Manchmal rennen die drei in den nahegelegenen Wald, wo sie ein Reh treffen, das sich ängstlich vor den Jägern verbirgt und nun froh ist, nicht mehr allein zu sein. Zu viert toben sie ausgelassen durch den Wald, der sie gütig umgibt mit seinen alten knorrigen Bäumen. Sobald die Jäger mit ihren Hunden das Unterholz durchstöbern, grunzt mein Hausschwein Vita laut, um die anderen Tiere zu warnen, meine Katzen miauen und das Reh bellt. Das erschreckt die Hunde, die noch nie ein Reh haben bellen hören, das sich genauso anhört wie sie selbst. Sie denken, das Reh wäre auch ein Hund und rennen zu den vier tierischen Freunden über.

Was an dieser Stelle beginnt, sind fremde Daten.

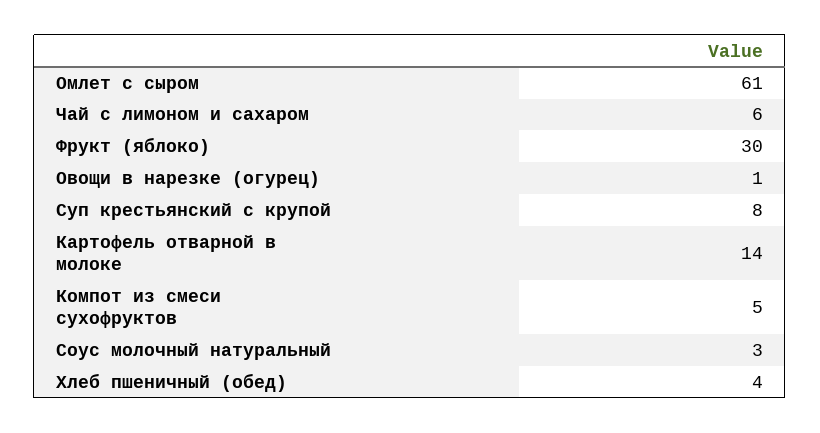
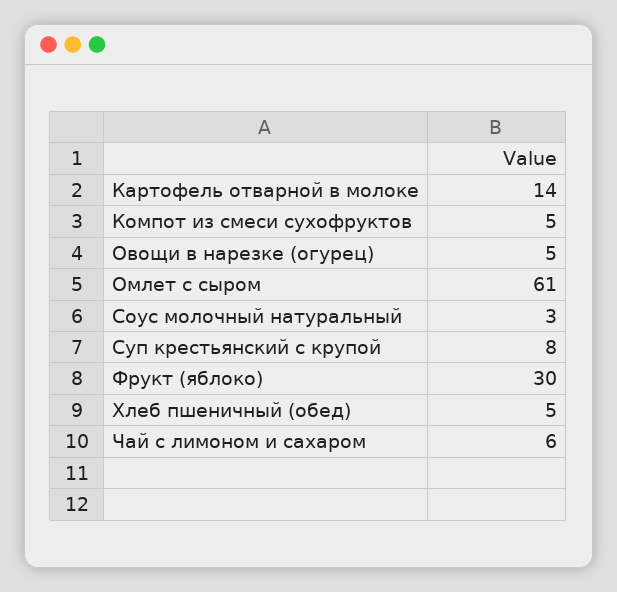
Овощи в нарезке (огурец): 1 -> 5
Хлеб пшеничный (обед): 4 -> 5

Nur der faule Hund vom Oberförster sitzt im Auto und ärgert sich, daß er gerade dabei ist ein wunderbares Abenteuer zu verpassen. Also klettert er etwas schwerfällig aus dem Auto und gesellt sich zu der inzwischen groß gewordenen Schar der Tiere. Die Jäger rufen und schreien wie verrückt und blasen in ihre Jagdhörner. Doch es nützt nichts. Die Tiere jagen dahin allen voran der stolze Kater Filou, der sie führt und groß und mächtig vor ihnen geradezu dahinzufliegen scheint. Auf seinem Rücken trägt er seine kleine Schwester Mia, die inzwischen müde geworden ist. Das Schwein Vita folgt ihnen auf den Fersen und keucht etwas. Es würde auch gerne getragen werden. Schließlich erbarmt sich das bellende Reh und nimmt es auf seinen Rücken. Die Hunde, die sie eigentlich jagen sollten, folgen ihnen mit begeistertem Gekläff, naschen unterwegs von den reichhaltigen Eicheln und unterdrücken dadurch ihren Appetit auf das Schwein Vita. Das Schlußlicht bildet der faule dicke Hund des Oberförsters. Manchmal bleibt er stehen, weil ihn das Laufen doch sehr anstrengt. Dann setzt er sich kurz hin und lehnt sich an den kräftigen Stamm einer Buche. Dort ruht er sich aus, während die Buche leise knarrt.